C’est ma troisième paire à vie, si je compte celles avec lesquelles je suis venue au monde. À l’âge de 34 ans, j’ai vu mon corps être découpé en morceaux à la suite d’une septicémie provoquée par la bactérie mangeuse de chair. Un cauchemar.
Bien sûr, se relever d’une telle épreuve nécessite courage, résilience, et persévérance. Reste qu’il faut avouer qu’on vit dans la bonne époque pour avoir quatre amputations. Je suis persuadée que la science au service de l’autonomie en est qu’à ses premiers pas et que les prothèses de l’avenir promettent d’être surprenantes par leur réalisme.

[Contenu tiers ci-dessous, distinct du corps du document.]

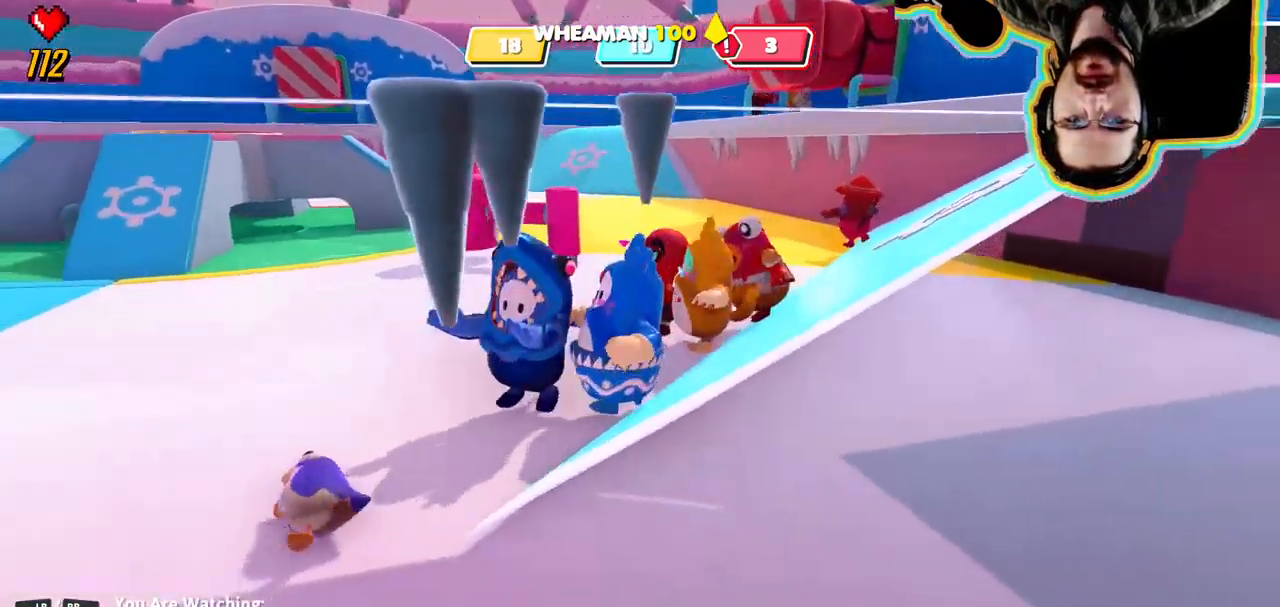
{"dt_ms": 500, "buttons": [], "left_stick": "center", "right_stick": "center", "events": [[450, "right_stick", "center"]]}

Déjà, des avancées dans le monde médical ont permis de relier le moignon directement au membre artificiel. À Montréal, une clinique d’ostéointégration a vu le jour en 2019 et le Régime d’assurance médicaments du Québec accepte de défrayer les coûts pour les patients admissibles. L’opération, non sans risque d’infection, de fracture de l’os ou de l’implant, consiste à insérer une tige en titane dans l’os du corps humain pour ensuite être fixé à l’extérieur de la peau à une prothèse de jambe. On élimine ainsi l’emboîture et tous les désagréments qu’elle entraîne au quotidien.
La recherche pour redonner aux amputés un membre autant fonctionnel que celui qui a été perdu continue de progresser. À l’Université du Michigan aux États-Unis, le département en génie biomédical et robotique a réussi à connecter une prothèse de main directement sur les nerfs de l’amputé permettant à celui-ci de la contrôler par la pensée.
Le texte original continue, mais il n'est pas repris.